Complete the following:
(a) In the rant about Roman Polanski, in what year did Polanski settle a lawsuit with Samantha Geimer?
(b) Pick up the Polanski rant after its final sentence and carry the argument forward in the same voice.

Extract:
·····

Sunday, October 4, 2009

Weekly Rant: Punish Polanski


When the news broke a little over a week ago that Roman Polanski had been detained in Switzerland relative to an international alert from 2005 and a crime from 1977, I had no reaction. No joy. No outrage. I couldn’t even muster up the energy to yawn, though such a gesture would have accurately reflected my feelings. My thoughts at the time were that, yes, Polanski absolutely deserved to be arrested but that, no, it didn’t make sense for the American legal system to waste much time on a 76-year-old man who as a result of his flight from justice has been out of the United States for three decades and who in 1993 settled a lawsuit with his victim, Samantha Geimer. But as Hollywood has rushed to support Polanski, creating a petition demanding his release that’s been signed by, among others, Martin Scorsese, David Lynch, Darren Aronofsky, Pedro Almodovar, Michael Mann and (you can’t make this stuff up) Woody Allen, I find myself with a strong opinion. I hope Polanski is extradited to the United States and winds up in a courtroom, hopefully for a long and humiliating trial.

·····

Data block:

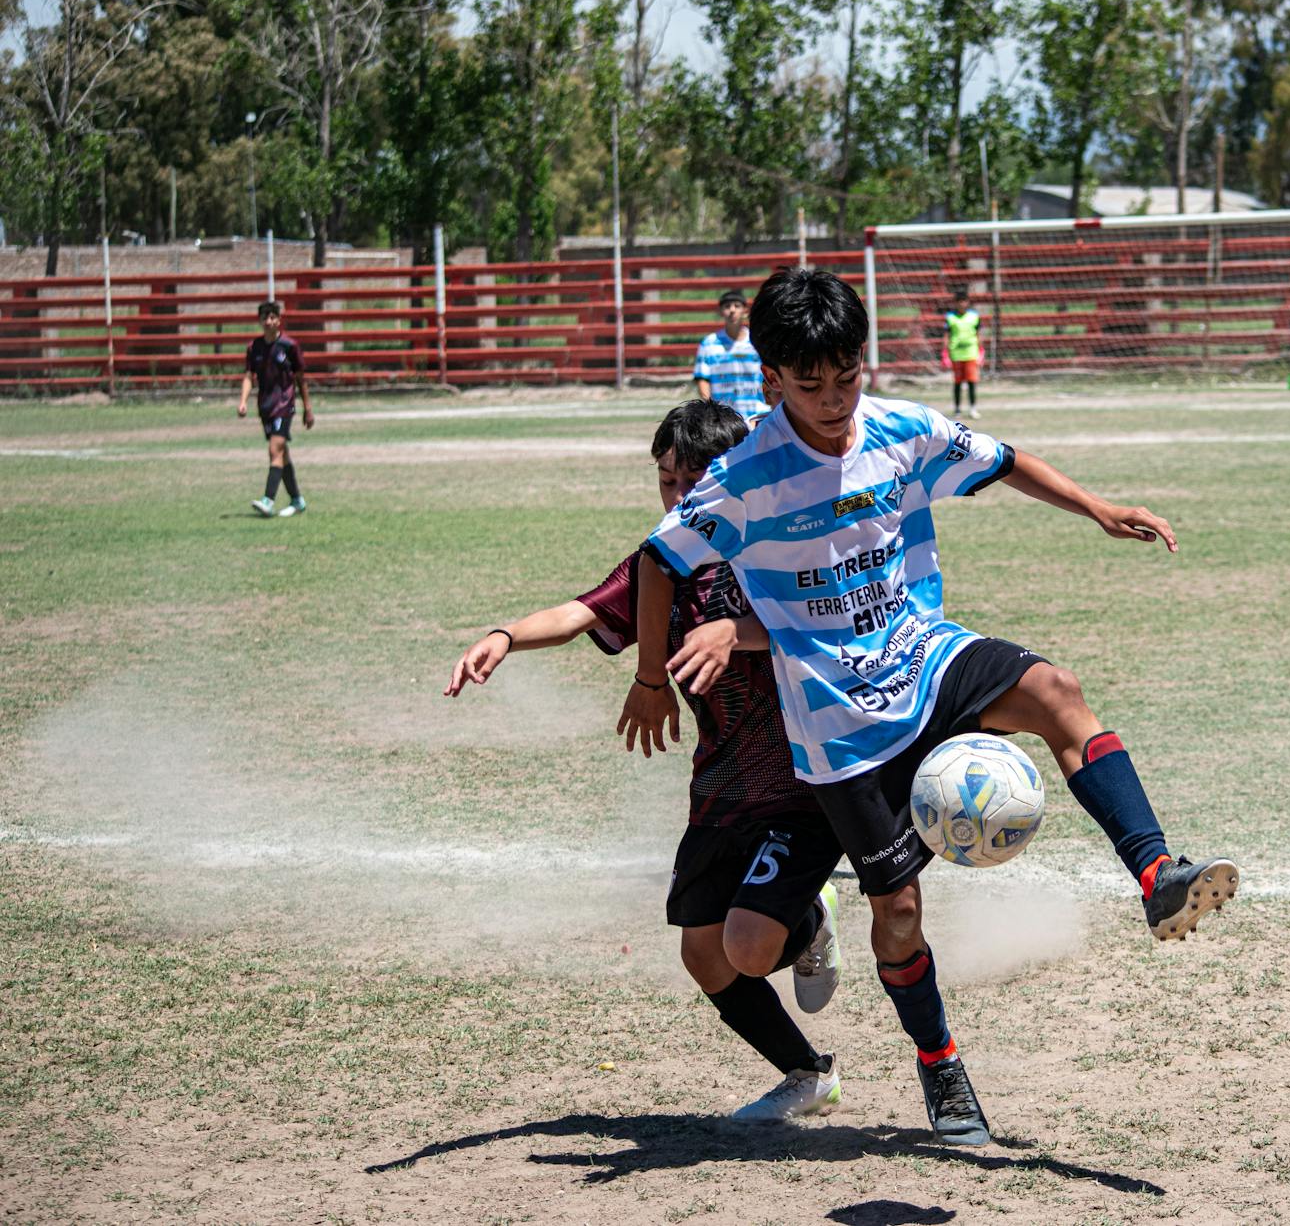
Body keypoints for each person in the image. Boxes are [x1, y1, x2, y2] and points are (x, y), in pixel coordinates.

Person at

·····

Results in order:
(a) 1993

(b)
Why? The better question is why not? In 1977, Polanski (1) brought a then-13-year-old Geimer to his friend Jack Nicholson’s empty house, (2) encouraged the girl to let him photograph her, (3) gave her champagne and quaaludes and then (4) had sex with her (5) against her will. This is rape. It’s also something else: premeditated (no matter what Polanski says). And it’s something even more: totally and completely wrong from the get-go. I’m not suggesting that if Polanski had only invited a 13-year-old girl to spend time alone with him at Nicholson’s house that he should be jailed for that potentially harmless offense, but right then and there Polanski was stepping over the line, the same way NFL player Mark Chmura made a mistake the moment he got into a hot tub with teenage girls at a prom party in 2000, regardless of what happened next. Even before you get to the part where Polanski forces himself on an under-aged girl, Polanski’s transgressions are entirely indefensible and, you know, illegal.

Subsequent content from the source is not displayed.